TASK —
Quote all of the data that follows exactly as written, skipping the images.

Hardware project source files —
|---|

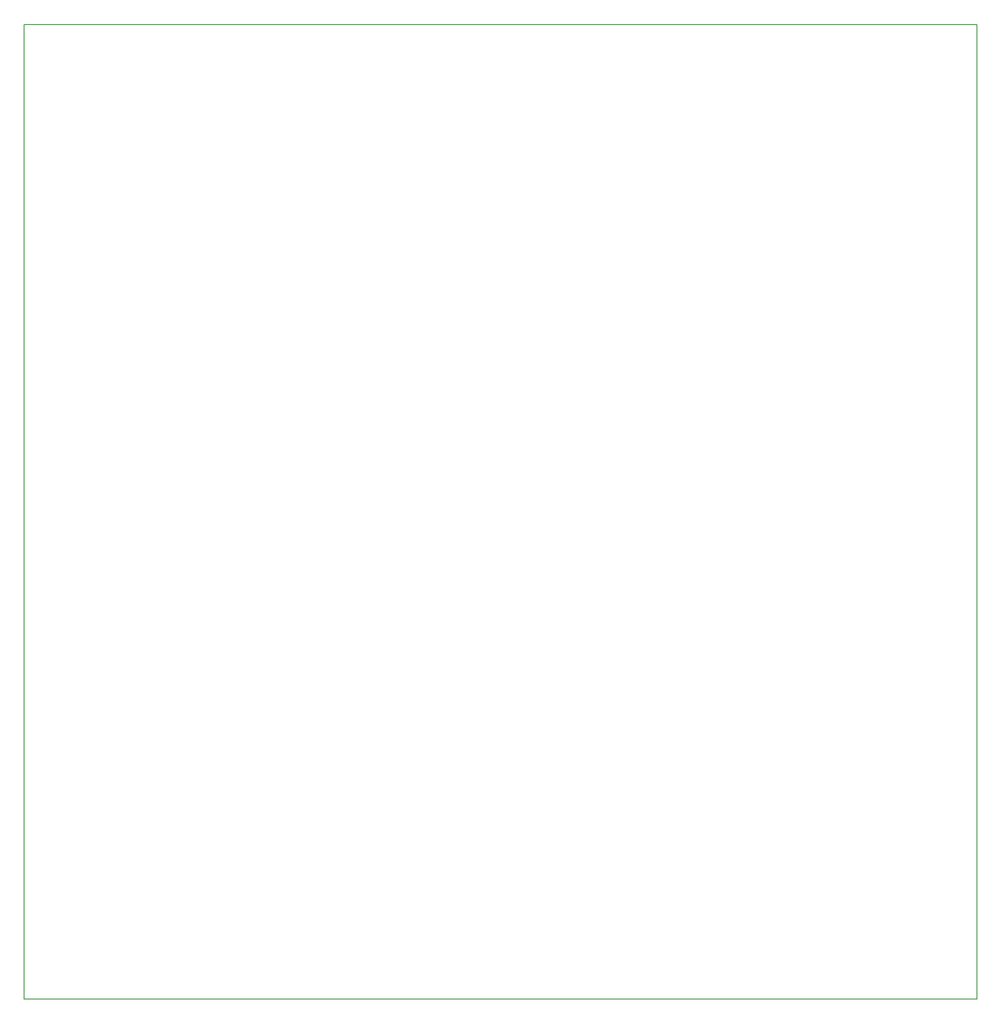
<source format=gbr>
G04 #@! TF.GenerationSoftware,KiCad,Pcbnew,5.0.0-rc2-dev-unknown-5a90858~64~ubuntu16.04.1*
G04 #@! TF.CreationDate,2018-12-18T14:43:23-05:00*
G04 #@! TF.ProjectId,ferrofluid_display,666572726F666C7569645F646973706C,rev?*
G04 #@! TF.SameCoordinates,Original*
G04 #@! TF.FileFunction,Profile,NP*
%FSLAX46Y46*%
G04 Gerber Fmt 4.6, Leading zero omitted, Abs format (unit mm)*
G04 Created by KiCad (PCBNEW 5.0.0-rc2-dev-unknown-5a90858~64~ubuntu16.04.1) date Tue Dec 18 14:43:23 2018*
%MOMM*%
%LPD*%
G01*
G04 APERTURE LIST*
%ADD10C,0.150000*%
G04 APERTURE END LIST*
D10*
X106000000Y-203000000D02*
X106000000Y-18000000D01*
X287000000Y-203000000D02*
X106000000Y-203000000D01*
X287000000Y-18000000D02*
X287000000Y-203000000D01*
X106000000Y-18000000D02*
X287000000Y-18000000D01*
M02*

</source>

|---|

WRITTEN ANSWER —
<source format=gbr>
G04 #@! TF.GenerationSoftware,KiCad,Pcbnew,5.0.0-rc2-dev-unknown-5a90858~64~ubuntu16.04.1*
G04 #@! TF.CreationDate,2018-12-18T14:43:23-05:00*
G04 #@! TF.ProjectId,ferrofluid_display,666572726F666C7569645F646973706C,rev?*
G04 #@! TF.SameCoordinates,Original*
G04 #@! TF.FileFunction,Profile,NP*
%FSLAX46Y46*%
G04 Gerber Fmt 4.6, Leading zero omitted, Abs format (unit mm)*
G04 Created by KiCad (PCBNEW 5.0.0-rc2-dev-unknown-5a90858~64~ubuntu16.04.1) date Tue Dec 18 14:43:23 2018*
%MOMM*%
%LPD*%
G01*
G04 APERTURE LIST*
%ADD10C,0.150000*%
G04 APERTURE END LIST*
D10*
X106000000Y-203000000D02*
X106000000Y-18000000D01*
X287000000Y-203000000D02*
X106000000Y-203000000D01*
X287000000Y-18000000D02*
X287000000Y-203000000D01*
X106000000Y-18000000D02*
X287000000Y-18000000D01*
M02*

</source>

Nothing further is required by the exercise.